Friday the 13th: Should Christians Be Superstitious? A Look at Superstitions Among Evangelicals in Brazil

Today is Friday the 13th and many in Brazil consider the day to be the unluckiest day of the year, and are avoiding black cats and broken mirrors. However, how should Christians see superstitions and in particular, are Evangelical Christians in Brazil tempted to be superstitious on this day?

According to a Brazilian apologist, Johnny Bernardo, from the Institute for Religious Research (INPR) Brazilians in general are "extremely" superstitious. "They are influenced greatly by secular media, horoscopes magazines, accessory industries, etc," he told The Christian Post.

As for Evangelicals in particular he confirmed there are some churches, especially "neo-Pentecostal" ones, who promote superstitious practices like the use of salt (to drive away evil spirits), and an anointed rose among other things, which aim to offer spiritual values to the believers.

These practices were also highlighted in a report from the Committee on Doctrine of the Presbyterian Church of Brazil, which also mentions other practices, such as the use of fluidic water, ribbons and bracelets and the rue plant.

Bernardo explains these objects are used by the churches to fight against the devil in a "spiritual battle." Apparently, he said the church doesn't believe that there is any intrinsic power in them, but it uses it as something to "awaken people's faith."

However, the problem is that this is not how it has been used so far and he gives an example of how churches are promoting this kind of practice.

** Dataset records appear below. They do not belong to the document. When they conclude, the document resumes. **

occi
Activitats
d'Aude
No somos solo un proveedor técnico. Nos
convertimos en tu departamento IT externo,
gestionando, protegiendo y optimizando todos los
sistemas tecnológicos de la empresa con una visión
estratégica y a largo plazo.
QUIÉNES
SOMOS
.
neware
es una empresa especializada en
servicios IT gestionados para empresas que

"Many people say the trouble and fights at home are just part of the era we live in. That is not it. These are the result of the presence of demons. 'Sometimes I want to go to church.' But when is time to go they lose courage. Everything that blocks people from going to church, this is the demon. 'Come, let's anoint your right foot and untie your life'," said Bernardo, giving an example of what a typical neo-Pentecostal priest would say as an invitation to believers to join superstitious practices in their churches.

Other Christian leaders point to other superstitious practices, such as leaving the Bible open on Psalm 91 to drive away misfortune, or utilizing expressions such as "you are tied!"

Evangelical church leaders explain the existence of superstitions among Evangelicals as a result of a lack of proper biblical orientation.